CVE-2026-30162
Cross-Site Scripting in Timo 2.0.3 via Title Field
Publication date: 2026-03-26
Last updated on: 2026-03-31
Assigner: MITRE
Description
Description
CVSS Scores
EPSS Scores
| Probability: | |
| Percentile: |
Meta Information
Affected Vendors & Products
| Vendor | Product | Version / Range |
|---|---|---|
| auntvt | timo | 2.0.3 |
Helpful Resources
Exploitability
| CWE ID | Description |
|---|---|
| CWE-79 | The product does not neutralize or incorrectly neutralizes user-controllable input before it is placed in output that is used as a web page that is served to other users. |
Attack-Flow Graph
AI Powered Q&A
Can you explain this vulnerability to me?
CVE-2026-30162 is an HTML injection vulnerability in Timo version 2.0.3 that arises from insufficient sanitization of user input in the title field.
Although the application uses Jsoup for HTML sanitization with a relaxed whitelist allowing certain HTML tags and attributes, user-supplied HTML content is directly outputted on the page without adequate encoding or filtering.
This flaw enables attackers to inject arbitrary HTML elements, including crafted links, which can be used for malicious purposes such as phishing attacks.
How can this vulnerability impact me? :
This vulnerability can allow attackers to inject malicious HTML content into the application, potentially leading to phishing attacks by tricking users into clicking harmful links.
It may also enable attackers to manipulate the displayed content, which can damage the trustworthiness of the application and expose users to further security risks.
How can this vulnerability be detected on my network or system? Can you suggest some commands?
Detection of this vulnerability involves identifying if the Timo 2.0.3 application improperly renders user-supplied HTML content without sufficient sanitization or encoding, particularly in the title field or other input fields that accept HTML.
One practical approach is to test the application by submitting crafted inputs containing HTML tags or scripts in the title or other input fields and observing if these inputs are reflected in the output without proper sanitization.
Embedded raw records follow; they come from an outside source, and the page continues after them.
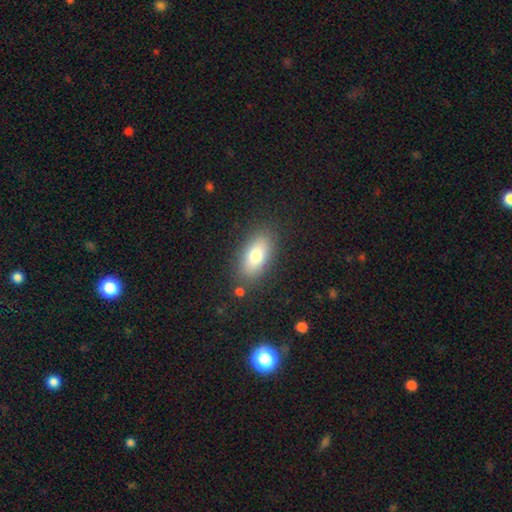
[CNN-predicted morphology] Smooth or featured?
  - smooth: 75% *
  - featured or disk: 17%
  - star or artifact: 9%
How rounded?
  - in between: 86% *
  - cigar-shaped: 8%
  - round: 6%
Merging?
  - none: 83% *
  - minor disturbance: 11%
  - major disturbance: 4%
  - merger: 3%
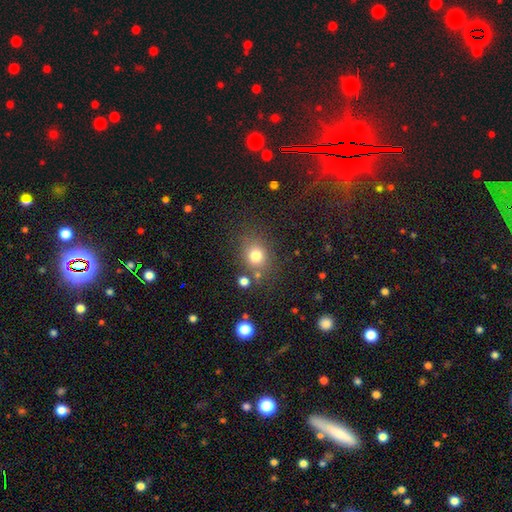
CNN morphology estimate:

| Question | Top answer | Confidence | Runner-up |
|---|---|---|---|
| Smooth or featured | smooth | 77% | star or artifact (15%) |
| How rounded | round | 72% | in between (28%) |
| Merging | none | 75% | minor disturbance (13%) |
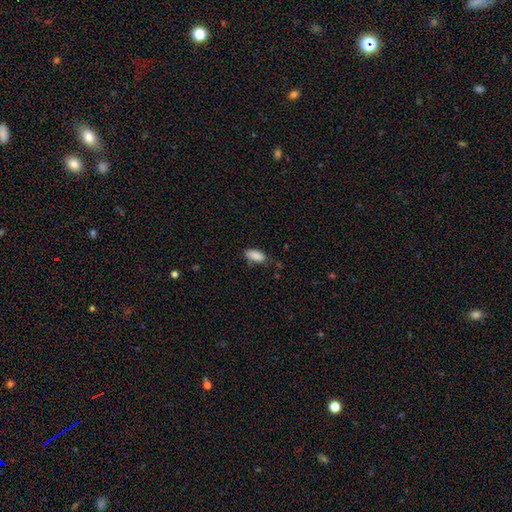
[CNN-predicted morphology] This appears to be a smooth galaxy with no disk features (89%) that is in between round and cigar-shaped (87%). Merging: none (79%).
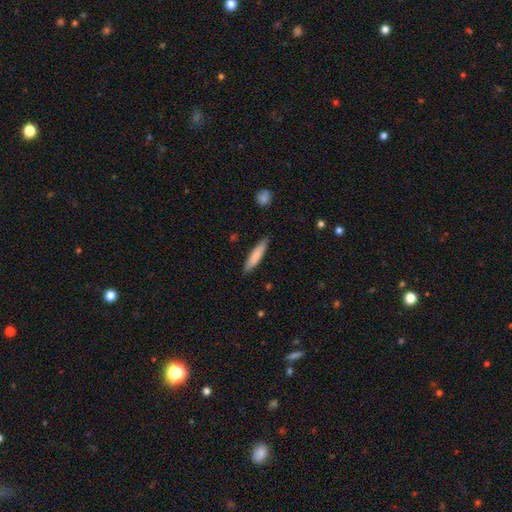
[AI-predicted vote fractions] Overall: smooth (81%). How rounded: cigar-shaped (84%). Merging: none (87%).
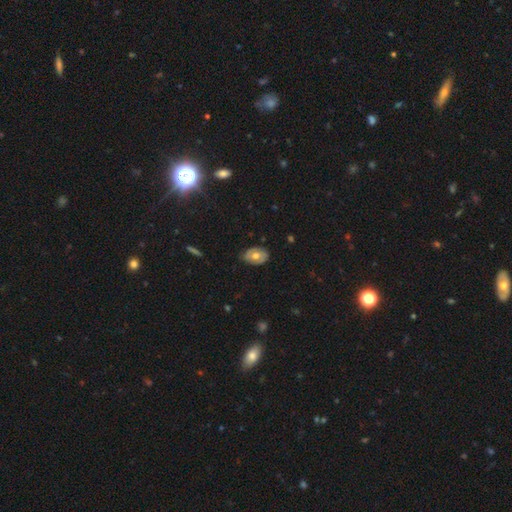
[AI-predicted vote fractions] A smooth galaxy with no disk features (53%) that is in between round and cigar-shaped (82%).

Vote fractions:
- Smooth or featured? smooth: 53% / featured or disk: 39% / star or artifact: 7%
- How rounded? in between: 82% / round: 16% / cigar-shaped: 1%
- Merging? none: 77% / minor disturbance: 19% / major disturbance: 3% / merger: 1%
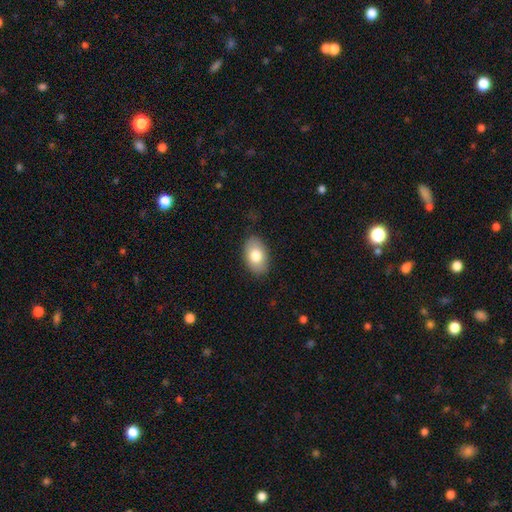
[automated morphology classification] A smooth galaxy with no disk features (78%) that is in between round and cigar-shaped (90%). Merging: none (85%).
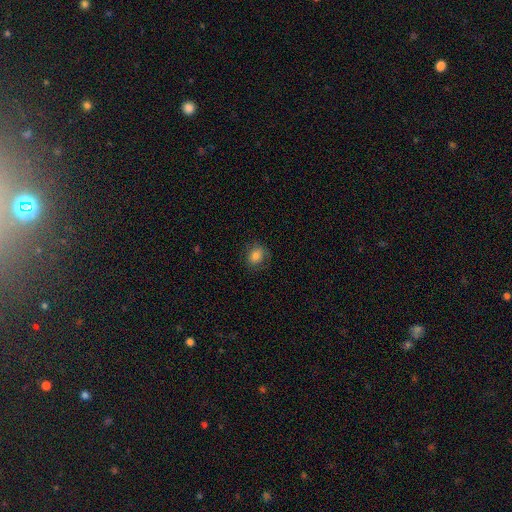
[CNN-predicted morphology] This appears to be a smooth galaxy with no disk features (78%) that is round (63%). Merging: none (78%).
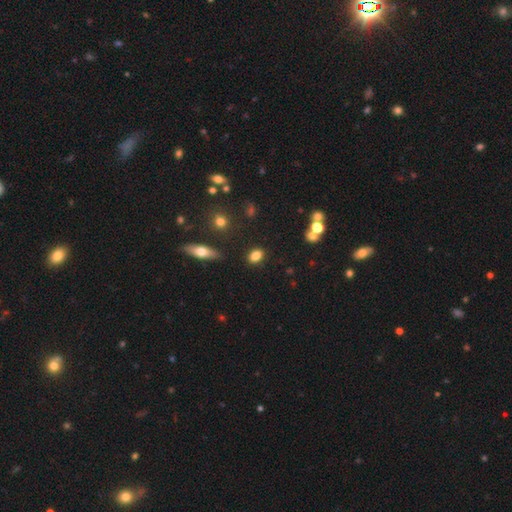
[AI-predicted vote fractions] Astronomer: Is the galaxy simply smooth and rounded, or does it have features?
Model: smooth — 83%.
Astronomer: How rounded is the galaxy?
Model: in between — 76%.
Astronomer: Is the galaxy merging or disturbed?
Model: none — 85%.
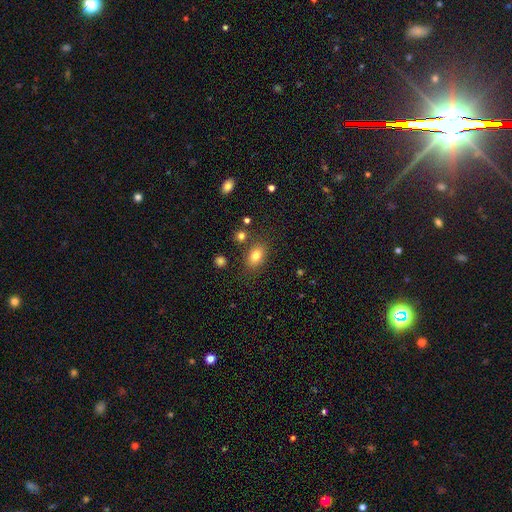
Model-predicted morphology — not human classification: smooth-or-featured: smooth: 79% | star or artifact: 11% | featured or disk: 10%
  how-rounded: in between: 75% | round: 24% | cigar-shaped: 2%
  merging: none: 77% | minor disturbance: 13% | merger: 6% | major disturbance: 4%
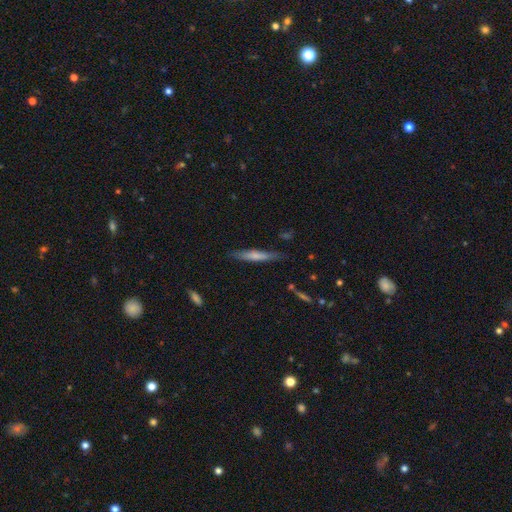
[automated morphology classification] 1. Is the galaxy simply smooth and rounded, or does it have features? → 62% smooth, 32% featured or disk, 6% star or artifact.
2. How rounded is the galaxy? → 91% cigar-shaped, 8% in between, 2% round.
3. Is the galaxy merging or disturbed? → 79% none, 16% minor disturbance, 3% major disturbance, 2% merger.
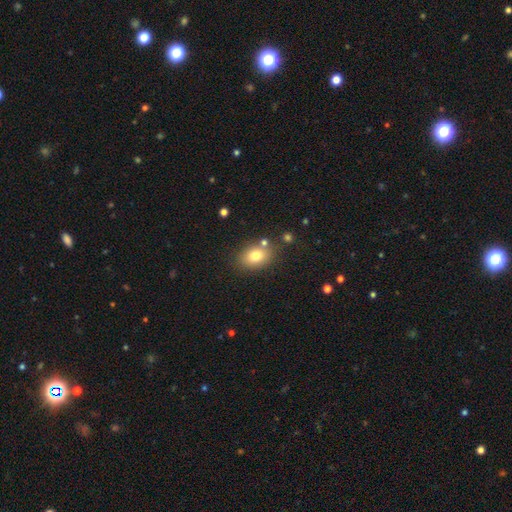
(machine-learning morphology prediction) This is likely a smooth galaxy (78%). How rounded: likely in between (71%). Merging: likely none (76%).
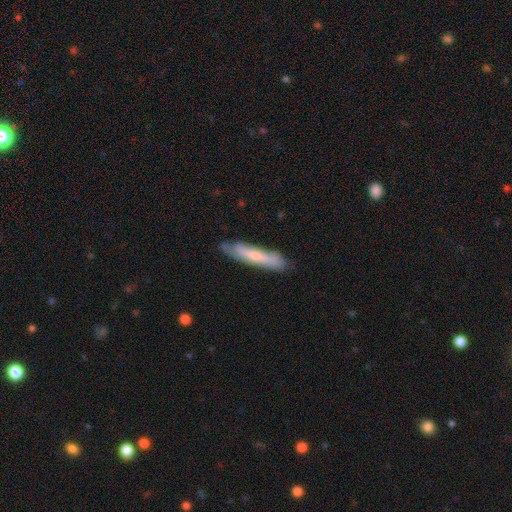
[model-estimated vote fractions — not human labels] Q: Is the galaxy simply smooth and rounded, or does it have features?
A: featured or disk — 53%.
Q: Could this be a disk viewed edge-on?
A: yes — 59%.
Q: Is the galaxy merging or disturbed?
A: none — 74%.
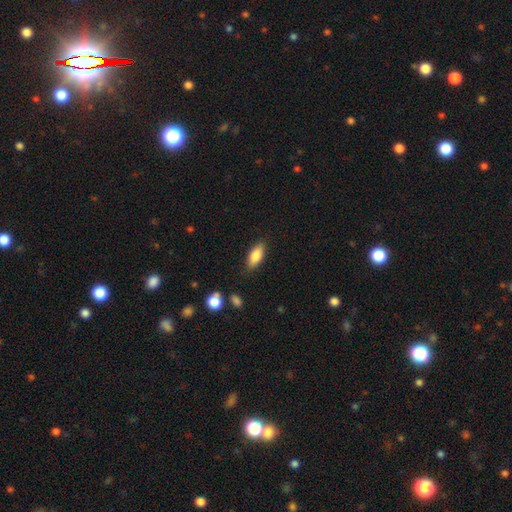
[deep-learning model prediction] Smooth or featured? smooth (82%)
How rounded? in between (82%)
Merging? none (84%)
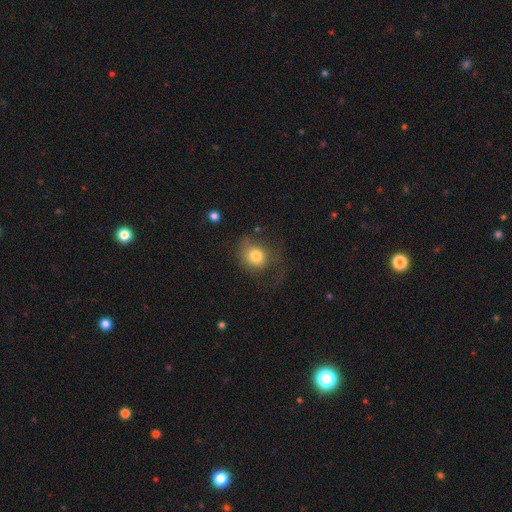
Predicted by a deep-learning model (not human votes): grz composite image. It shows a smooth galaxy with no disk features (77%) that is round (69%). Merging: none (50%).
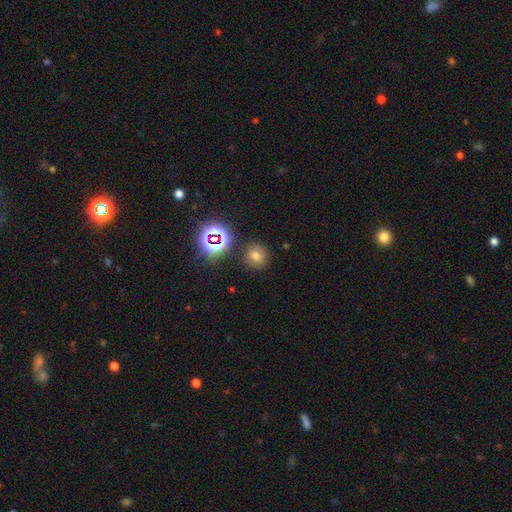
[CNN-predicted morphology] A smooth galaxy with no disk features (67%) that is round (88%). Merging: none (84%).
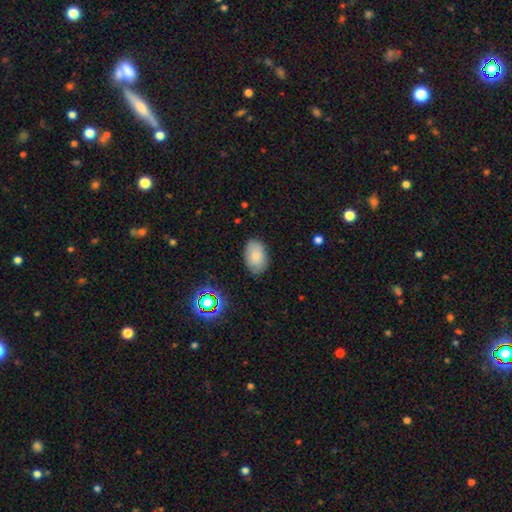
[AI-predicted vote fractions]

Example commands using curl to test for the vulnerability by injecting HTML in the title field could be:
- curl -X POST "http://target-url/" -d "title=<script>alert('XSS')</script>"
- curl -G "http://target-url/" --data-urlencode "title=<a href='http://malicious.com'>link</a>"
After sending such requests, inspect the response in the browser or via command line tools to see if the injected HTML is rendered or executed, indicating the presence of the vulnerability.
What immediate steps should I take to mitigate this vulnerability?
Immediate mitigation steps include ensuring that all user-supplied input, especially in the title field and other HTML-accepting inputs, is properly sanitized and encoded before rendering.
Specifically, review and strengthen the HTML sanitization configuration in Timo 2.0.3, avoiding the use of relaxed whitelists that allow potentially dangerous tags or attributes.
Disallow or strictly limit HTML tags and attributes that can lead to script execution, and ensure that event handler attributes (like onclick, onerror) and dangerous protocols (like javascript:) are fully blocked.
If possible, update or patch the application to a version where this vulnerability is fixed or apply custom sanitization logic that encodes or escapes HTML entities in user inputs.
Additionally, consider implementing Content Security Policy (CSP) headers to reduce the impact of any injected scripts.